Figure 9 compares the EPBS and energy profile of raw casing vibration (in logarithm scale) for rotor eccentricity induced faults. At a glance, the energy profile of raw casing vibration for both baseline and rotor eccentricity are seen highly unsteady and overlapping. It is difficult to differentiate between them based on the shape of its energy profiles. In comparison, EPBS of rotor eccentricity is fairly consistent and circular in shape. The uniformly increase in EPBS shape of rotor eccentricity condition indicates a total increase in vibration energy due to increased air pressure. This enables it to be differentiated from the baseline condition. For stage rubbing, an enormous and collectively surge in vibration energy of both EPBS and energy profile of raw casing vibration can therefore provides evidence about the occurrence of massive stage rubbing.

Comparison of (a) EPBS and (b) energy profile of raw casing vibration for baseline, rotor eccentricity, and stage rub.
4.3. Summary of Findings
This study demonstrated the viability of using the reconstructed blade signal from raw casing vibration for more detailed blade fault diagnosis. Experimental results show that the underlying blade signal can be reconstructed based on TIWT-CS algorithm. TIWT-CS algorithm enables important features associated with blade fault such as the instantaneous fluctuation of blade pass frequency signal and blade rubbing signal to be reconstructed while selectively suppresses any unwanted effects due to aerodynamics, rotor dynamics, and random system noises.

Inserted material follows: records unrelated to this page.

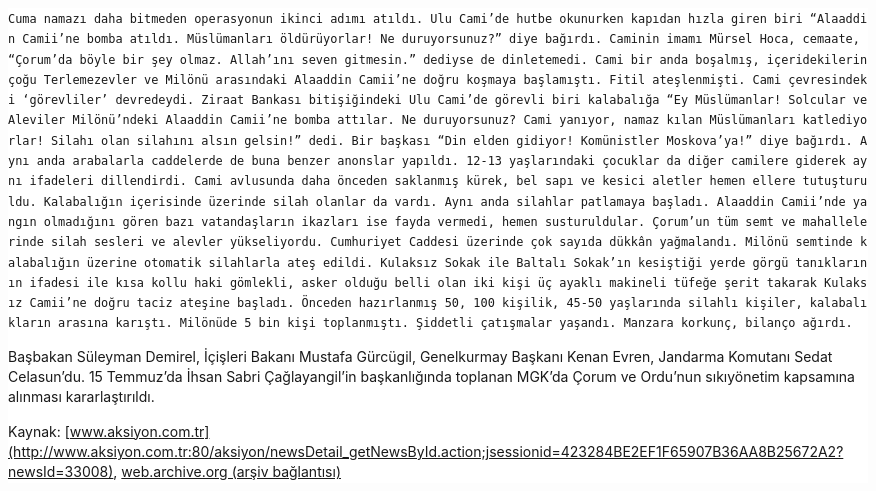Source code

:     Cuma namazı daha bitmeden operasyonun ikinci adımı atıldı. Ulu Cami’de hutbe okunurken kapıdan hızla giren biri “Alaaddin Camii’ne bomba atıldı. Müslümanları öldürüyorlar! Ne duruyorsunuz?” diye bağırdı. Caminin imamı Mürsel Hoca, cemaate, “Çorum’da böyle bir şey olmaz. Allah’ını seven gitmesin.” dediyse de dinletemedi. Cami bir anda boşalmış, içeridekilerin çoğu Terlemezevler ve Milönü arasındaki Alaaddin Camii’ne doğru koşmaya başlamıştı. Fitil ateşlenmişti. Cami çevresindeki ‘görevliler’ devredeydi. Ziraat Bankası bitişiğindeki Ulu Cami’de görevli biri kalabalığa “Ey Müslümanlar! Solcular ve Aleviler Milönü’ndeki Alaaddin Camii’ne bomba attılar. Ne duruyorsunuz? Cami yanıyor, namaz kılan Müslümanları katlediyorlar! Silahı olan silahını alsın gelsin!” dedi. Bir başkası “Din elden gidiyor! Komünistler Moskova’ya!” diye bağırdı. Aynı anda arabalarla caddelerde de buna benzer anonslar yapıldı. 12-13 yaşlarındaki çocuklar da diğer camilere giderek aynı ifadeleri dillendirdi. Cami avlusunda daha önceden saklanmış kürek, bel sapı ve kesici aletler hemen ellere tutuşturuldu. Kalabalığın içerisinde üzerinde silah olanlar da vardı. Aynı anda silahlar patlamaya başladı. Alaaddin Camii’nde yangın olmadığını gören bazı vatandaşların ikazları ise fayda vermedi, hemen susturuldular. Çorum’un tüm semt ve mahallelerinde silah sesleri ve alevler yükseliyordu. Cumhuriyet Caddesi üzerinde çok sayıda dükkân yağmalandı. Milönü semtinde kalabalığın üzerine otomatik silahlarla ateş edildi. Kulaksız Sokak ile Baltalı Sokak’ın kesiştiği yerde görgü tanıklarının ifadesi ile kısa kollu haki gömlekli, asker olduğu belli olan iki kişi üç ayaklı makineli tüfeğe şerit takarak Kulaksız Camii’ne doğru taciz ateşine başladı. Önceden hazırlanmış 50, 100 kişilik, 45-50 yaşlarında silahlı kişiler, kalabalıkların arasına karıştı. Milönüde 5 bin kişi toplanmıştı. Şiddetli çatışmalar yaşandı. Manzara korkunç, bilanço ağırdı.
   </p>
   <p>
    Başbakan Süleyman Demirel, İçişleri Bakanı Mustafa Gürcügil, Genelkurmay Başkanı Kenan Evren, Jandarma Komutanı Sedat Celasun’du. 15 Temmuz’da İhsan Sabri Çağlayangil’in başkanlığında toplanan MGK’da Çorum ve Ordu’nun sıkıyönetim kapsamına alınması kararlaştırıldı.
   </p>
   <p>
   </p>
  </font>
 </div>
 <div>
 </div>
 <div>
 </div>
</div>


Kaynak: [www.aksiyon.com.tr](http://www.aksiyon.com.tr:80/aksiyon/newsDetail_getNewsById.action;jsessionid=423284BE2EF1F65907B36AA8B25672A2?newsId=33008), [web.archive.org (arşiv bağlantısı)](http://web.archive.org/web/20120708132120/http://www.aksiyon.com.tr:80/aksiyon/newsDetail_getNewsById.action;jsessionid=423284BE2EF1F65907B36AA8B25672A2?newsId=33008)
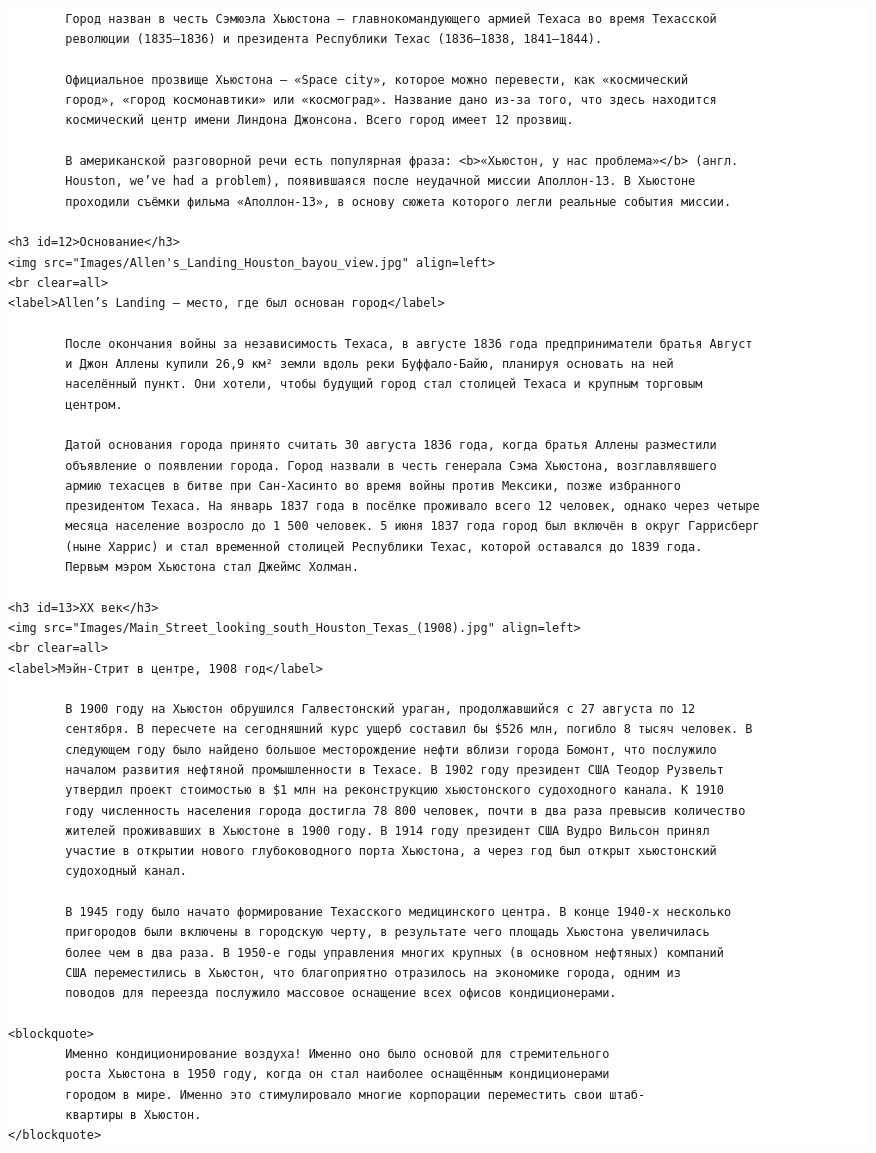 			Город назван в честь Сэмюэла Хьюстона — главнокомандующего армией Техаса во время Техасской
			революции (1835—1836) и президента Республики Техас (1836—1838, 1841—1844).

			Официальное прозвище Хьюстона — «Space city», которое можно перевести, как «космический
			город», «город космонавтики» или «космоград». Название дано из-за того, что здесь находится
			космический центр имени Линдона Джонсона. Всего город имеет 12 прозвищ.

			В американской разговорной речи есть популярная фраза: <b>«Хьюстон, у нас проблема»</b> (англ.
			Houston, we’ve had a problem), появившаяся после неудачной миссии Аполлон-13. В Хьюстоне
			проходили съёмки фильма «Аполлон-13», в основу сюжета которого легли реальные события миссии.

	<h3 id=12>Основание</h3>
	<img src="Images/Allen's_Landing_Houston_bayou_view.jpg" align=left>
	<br clear=all>
	<label>Allen’s Landing — место, где был основан город</label>

			После окончания войны за независимость Техаса, в августе 1836 года предприниматели братья Август
			и Джон Аллены купили 26,9 км² земли вдоль реки Буффало-Байю, планируя основать на ней
			населённый пункт. Они хотели, чтобы будущий город стал столицей Техаса и крупным торговым
			центром.

			Датой основания города принято считать 30 августа 1836 года, когда братья Аллены разместили
			объявление о появлении города. Город назвали в честь генерала Сэма Хьюстона, возглавлявшего
			армию техасцев в битве при Сан-Хасинто во время войны против Мексики, позже избранного
			президентом Техаса. На январь 1837 года в посёлке проживало всего 12 человек, однако через четыре
			месяца население возросло до 1 500 человек. 5 июня 1837 года город был включён в округ Гаррисберг
			(ныне Харрис) и стал временной столицей Республики Техас, которой оставался до 1839 года.
			Первым мэром Хьюстона стал Джеймс Холман.

	<h3 id=13>XX век</h3>
	<img src="Images/Main_Street_looking_south_Houston_Texas_(1908).jpg" align=left>
	<br clear=all>
	<label>Мэйн-Стрит в центре, 1908 год</label>

			В 1900 году на Хьюстон обрушился Галвестонский ураган, продолжавшийся с 27 августа по 12
			сентября. В пересчете на сегодняшний курс ущерб составил бы $526 млн, погибло 8 тысяч человек. В
			следующем году было найдено большое месторождение нефти вблизи города Бомонт, что послужило
			началом развития нефтяной промышленности в Техасе. В 1902 году президент США Теодор Рузвельт
			утвердил проект стоимостью в $1 млн на реконструкцию хьюстонского судоходного канала. К 1910
			году численность населения города достигла 78 800 человек, почти в два раза превысив количество
			жителей проживавших в Хьюстоне в 1900 году. В 1914 году президент США Вудро Вильсон принял
			участие в открытии нового глубоководного порта Хьюстона, а через год был открыт хьюстонский
			судоходный канал.

			В 1945 году было начато формирование Техасского медицинского центра. В конце 1940-х несколько
			пригородов были включены в городскую черту, в результате чего площадь Хьюстона увеличилась
			более чем в два раза. В 1950-е годы управления многих крупных (в основном нефтяных) компаний
			США переместились в Хьюстон, что благоприятно отразилось на экономике города, одним из
			поводов для переезда послужило массовое оснащение всех офисов кондиционерами.

	<blockquote>
			Именно кондиционирование воздуха! Именно оно было основой для стремительного
			роста Хьюстона в 1950 году, когда он стал наиболее оснащённым кондиционерами
			городом в мире. Именно это стимулировало многие корпорации переместить свои штаб-
			квартиры в Хьюстон.
	</blockquote>
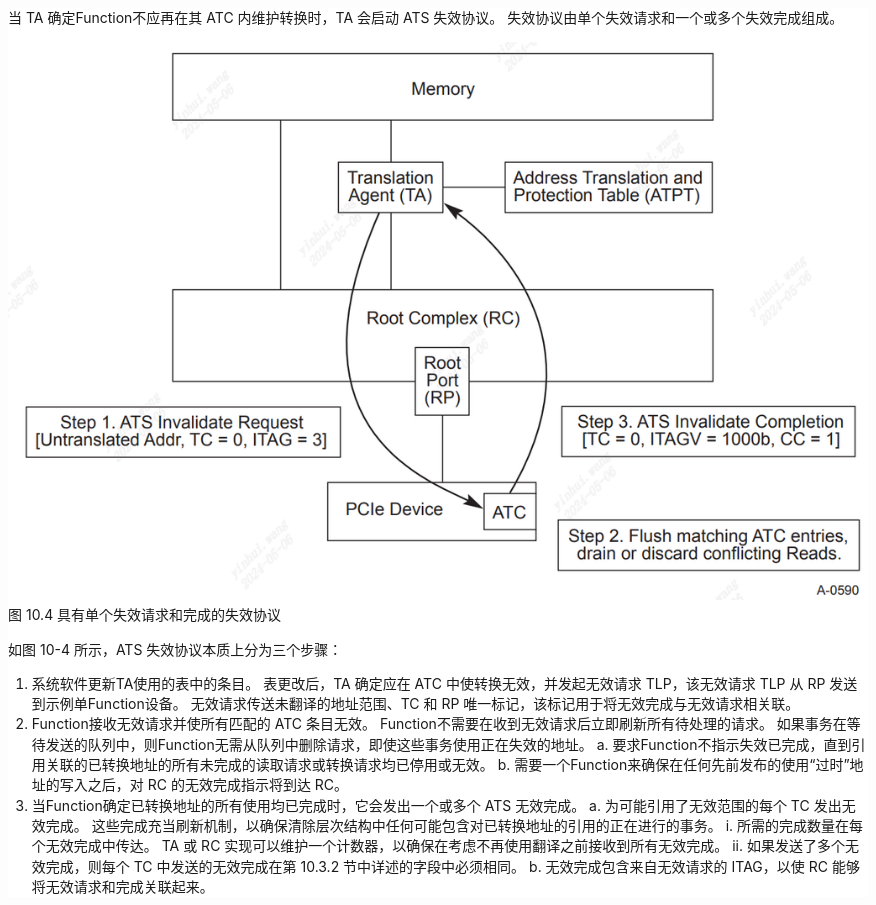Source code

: 当 TA 确定Function不应再在其 ATC 内维护转换时，TA 会启动 ATS 失效协议。 失效协议由单个失效请求和一个或多个失效完成组成。

![](img/10_ATS/10.4.png)
             图 10.4 具有单个失效请求和完成的失效协议

如图 10-4 所示，ATS 失效协议本质上分为三个步骤：
1. 系统软件更新TA使用的表中的条目。 表更改后，TA 确定应在 ATC 中使转换无效，并发起无效请求 TLP，该无效请求 TLP 从 RP 发送到示例单Function设备。 无效请求传送未翻译的地址范围、TC 和 RP 唯一标记，该标记用于将无效完成与无效请求相关联。
2. Function接收无效请求并使所有匹配的 ATC 条目无效。 Function不需要在收到无效请求后立即刷新所有待处理的请求。 如果事务在等待发送的队列中，则Function无需从队列中删除请求，即使这些事务使用正在失效的地址。
     a. 要求Function不指示失效已完成，直到引用关联的已转换地址的所有未完成的读取请求或转换请求均已停用或无效。
     b. 需要一个Function来确保在任何先前发布的使用“过时”地址的写入之后，对 RC 的无效完成指示将到达 RC。
3. 当Function确定已转换地址的所有使用均已完成时，它会发出一个或多个 ATS 无效完成。
     a. 为可能引用了无效范围的每个 TC 发出无效完成。 这些完成充当刷新机制，以确保清除层次结构中任何可能包含对已转换地址的引用的正在进行的事务。
         i.  所需的完成数量在每个无效完成中传达。 TA 或 RC 实现可以维护一个计数器，以确保在考虑不再使用翻译之前接收到所有无效完成。
         ii. 如果发送了多个无效完成，则每个 TC 中发送的无效完成在第 10.3.2 节中详述的字段中必须相同。
     b. 无效完成包含来自无效请求的 ITAG，以使 RC 能够将无效请求和完成关联起来。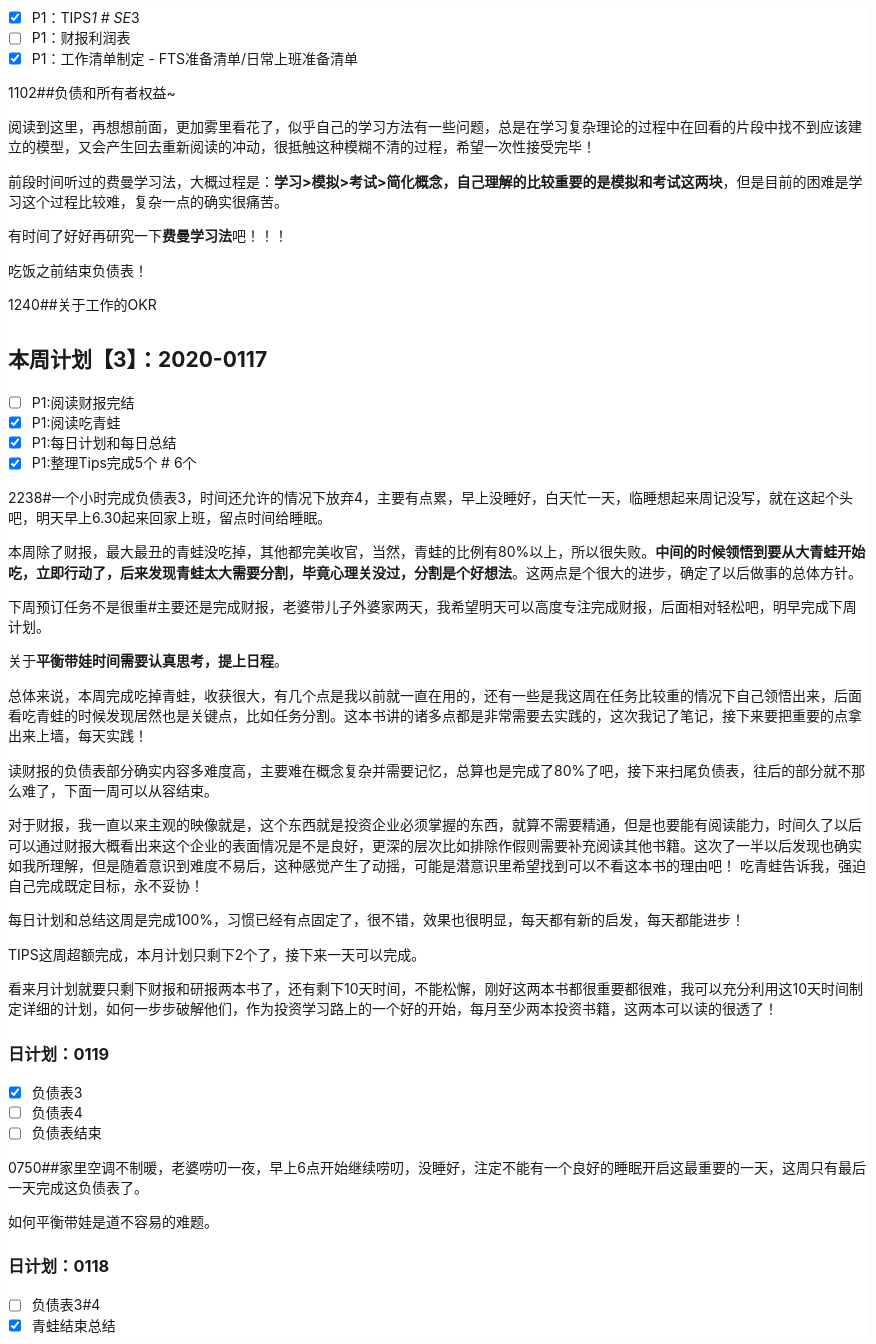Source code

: - [x] P1：TIPS*1 # SE*3
- [ ] P1：财报利润表
- [x] P1：工作清单制定 - FTS准备清单/日常上班准备清单

1102##负债和所有者权益~

阅读到这里，再想想前面，更加雾里看花了，似乎自己的学习方法有一些问题，总是在学习复杂理论的过程中在回看的片段中找不到应该建立的模型，又会产生回去重新阅读的冲动，很抵触这种模糊不清的过程，希望一次性接受完毕！

前段时间听过的费曼学习法，大概过程是：**学习>模拟>考试>简化概念，自己理解的比较重要的是模拟和考试这两块**，但是目前的困难是学习这个过程比较难，复杂一点的确实很痛苦。

有时间了好好再研究一下**费曼学习法**吧！！！

吃饭之前结束负债表！

1240##关于工作的OKR

## 本周计划【3】：2020-0117
- [ ] P1:阅读财报完结
- [x] P1:阅读吃青蛙
- [x] P1:每日计划和每日总结
- [x] P1:整理Tips完成5个 # 6个

2238#一个小时完成负债表3，时间还允许的情况下放弃4，主要有点累，早上没睡好，白天忙一天，临睡想起来周记没写，就在这起个头吧，明天早上6.30起来回家上班，留点时间给睡眠。

本周除了财报，最大最丑的青蛙没吃掉，其他都完美收官，当然，青蛙的比例有80%以上，所以很失败。**中间的时候领悟到要从大青蛙开始吃，立即行动了，后来发现青蛙太大需要分割，毕竟心理关没过，分割是个好想法**。这两点是个很大的进步，确定了以后做事的总体方针。

下周预订任务不是很重#主要还是完成财报，老婆带儿子外婆家两天，我希望明天可以高度专注完成财报，后面相对轻松吧，明早完成下周计划。

关于**平衡带娃时间需要认真思考，提上日程**。

总体来说，本周完成吃掉青蛙，收获很大，有几个点是我以前就一直在用的，还有一些是我这周在任务比较重的情况下自己领悟出来，后面看吃青蛙的时候发现居然也是关键点，比如任务分割。这本书讲的诸多点都是非常需要去实践的，这次我记了笔记，接下来要把重要的点拿出来上墙，每天实践！

读财报的负债表部分确实内容多难度高，主要难在概念复杂并需要记忆，总算也是完成了80%了吧，接下来扫尾负债表，往后的部分就不那么难了，下面一周可以从容结束。

对于财报，我一直以来主观的映像就是，这个东西就是投资企业必须掌握的东西，就算不需要精通，但是也要能有阅读能力，时间久了以后可以通过财报大概看出来这个企业的表面情况是不是良好，更深的层次比如排除作假则需要补充阅读其他书籍。这次了一半以后发现也确实如我所理解，但是随着意识到难度不易后，这种感觉产生了动摇，可能是潜意识里希望找到可以不看这本书的理由吧！ 吃青蛙告诉我，强迫自己完成既定目标，永不妥协！

每日计划和总结这周是完成100%，习惯已经有点固定了，很不错，效果也很明显，每天都有新的启发，每天都能进步！

TIPS这周超额完成，本月计划只剩下2个了，接下来一天可以完成。

看来月计划就要只剩下财报和研报两本书了，还有剩下10天时间，不能松懈，刚好这两本书都很重要都很难，我可以充分利用这10天时间制定详细的计划，如何一步步破解他们，作为投资学习路上的一个好的开始，每月至少两本投资书籍，这两本可以读的很透了！

### 日计划：0119
- [x] 负债表3
- [ ] 负债表4
- [ ] 负债表结束

0750##家里空调不制暖，老婆唠叨一夜，早上6点开始继续唠叨，没睡好，注定不能有一个良好的睡眠开启这最重要的一天，这周只有最后一天完成这负债表了。

如何平衡带娃是道不容易的难题。

### 日计划：0118
- [ ] 负债表3#4
- [x] 青蛙结束总结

By analysing the shape and magnitudes of EPBS, the severity as well as the root cause of the blade fault could be identified. For instance, an enormous and uniformly increase in the shape of EPBS could indicate the occurrence of stage rubbing, while a skewed EPBS indicates the occurrence of creep rubbing. This information provides useful insight to plant personnel on the subsequent corrective measures that required during maintenance works.
The merit of EPBS in diagnosis of blade fault is evident especially for differentiating rotor eccentricity from baseline condition as well as revealing the physical configuration of blade faults in creep rubbing. EPBS thus provides a simple and effective mean for more detailed blade fault diagnosis.
5. Conclusions
The feasibility of TIWT-CS to reconstruct blade signal from highly unsteady casing vibration is investigated in this paper. This method is found to be able to reveal subtle changes in blade signal due to blade fault. Subsequently, EPBS is formulated based on the reconstructed blade signal. Experimental results show that the analysis of shape and magnitude of EPBS can be used to detect the severity as well as to identify the root cause of the blade fault. Beside this, EPBS is also found to be able to provide more information on the physical configuration of blade fault such as the quantity and the exact position of faulty blades in rotor as compared to the energy profiles generated from raw casing vibration.
Conflict of Interests
The authors declare that there is no conflict of interests regarding the publication of this paper.
Footnotes
Acknowledgment
This work is supported by Exploratory Research Grant Scheme (ERGS) (R.K130000.7840.4L089) as financed by the Ministry of Education Malaysia.